Desde luego, no existía la menor posibilidad de recuperar a la yegua del poblado de los vaqueros, ni de intentar robar un caballo de las manadas del llano. Cualquiera de las dos cosas resultaría demasiado peligrosa. Pero como viajero de a pie solitario y mal armado resultaría vulnerable; especialmente mientras los cazadores de Tarn-Shen siguieran buscándola. Hasta que pudiera abandonar el País de los Caballos, era y seguiría siendo una fugitiva.
Suspiró, y Grimya levantó los ojos. Las mandíbulas de la loba estaban rojas.
—¿Estás... pr-preocupada?
—No; no —Índigo sacudió la cabeza—. Sólo pensaba, Grimya.
—Tenemos... mucho que decir. Pero hablar así me cu... cuesta mucho. Cuando tú... —los costados de Grimya se agitaron con el esfuerzo y lanzó un gruñido como si protestara por su propia insuficiencia—. Cuando duermas, entonces podemos... hablar.
Índigo levantó la vista hacia lo poco que podía ver del cielo a través de la espesa maraña de ramas que había sobre sus cabezas. Dudó de que hubiera transcurrido más de la mitad del día; la idea de dormir a aquella hora del día parecía disparatada, pero Grimya tenía razón; tenían mucho que contarse, y mientras ella estuviese despierta cualquier cosa que no fuera una comunicación muy unilateral era imposible. El tiempo, además, estaba en contra de ellas; los cazadores podrían haber abandonado la caza por ahora, pero no dejarían de buscarla.
Grimya había regresado a su presa. Se escuchó un crujir de huesos, e Índigo se volvió y reacomodó el cuerpo hasta que pudo tumbarse de forma bastante cómoda. A pesar de sus dudas descubrió que tenía sueño; era una templada mañana primaveral y se sentía a gusto dentro de su chaqueta y, al menos por el momento, a salvo. Cerró los ojos y un silencioso verdor pareció envolverla, puntuado por los apenas perceptibles y subliminales sonidos del bosque. Hojas que susurraban, pájaros que trinaban con alegría y cuyas voces resonaban en la distancia, el débil zumbido de una abeja en busca de las primeras flores no muy lejos de allí... los sonidos se mezclaron, se
debilitaron, y por último se desvanecieron en el silencio del sueño.
«¿Me oyes, Indigo?»
La voz mental de Grimya, suave y sin inflexiones penetró en sus sueños y sintió cómo su mente se alzaba a través de las capas más profundas de la conciencia hasta flotar, como lo había hecho antes, a medio camino entre el sueño y la vigilia.
—Te oigo, Grimya.
«Has dormido mucho rato. La luz empieza a desvanecerse en el cielo.»
—¿Estamos a salvo todavía?
«Sí. He ido hasta el límite del bosque. Los cazadores han abandonado la caza de momento.»
La sensación de alivio fue como agua fresca que corriera por sus venas.
—Entonces... —empezó.
«No.»
La respuesta cortó sus pensamientos, como si la loba los hubiera leído antes de que pudieran ser formulados con claridad. Y de nuevo, Índigo percibió miedo y duda en la mente de Grimya.
Aguardó durante unos segundos, luego se sintió tomar aliento.
—Grimya, no debes tener miedo. Hay tantas cosas que quiero saber de ti..., y nada de lo que me digas borrará la deuda que tengo contigo.
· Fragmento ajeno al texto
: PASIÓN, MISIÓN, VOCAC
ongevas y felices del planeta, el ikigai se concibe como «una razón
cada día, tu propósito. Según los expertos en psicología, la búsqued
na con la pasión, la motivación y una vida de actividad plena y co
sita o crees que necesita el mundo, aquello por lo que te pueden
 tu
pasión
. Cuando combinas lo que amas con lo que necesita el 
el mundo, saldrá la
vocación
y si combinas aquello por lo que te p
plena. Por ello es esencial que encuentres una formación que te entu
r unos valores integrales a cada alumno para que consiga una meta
Sabía que las palabras solas no convencerían a Grimya e intentó proyectar un sentimiento de bondad, de calor, de camaradería. Se produjo una pausa, y luego Grimya dijo:
«Veo una palabra en tu cerebro. La palabra "mutante". No sé lo que significa.»
—No es más que una palabra, Grimya. No es importante. Y tú eres tan mutante como yo.
«Sigo sin comprender.»
Índigo se sintió embargada por un amargo dolor.
—¿No? —preguntó con suavidad—. Has visto en el interior de mi mente, Grimya. Sabes lo que soy.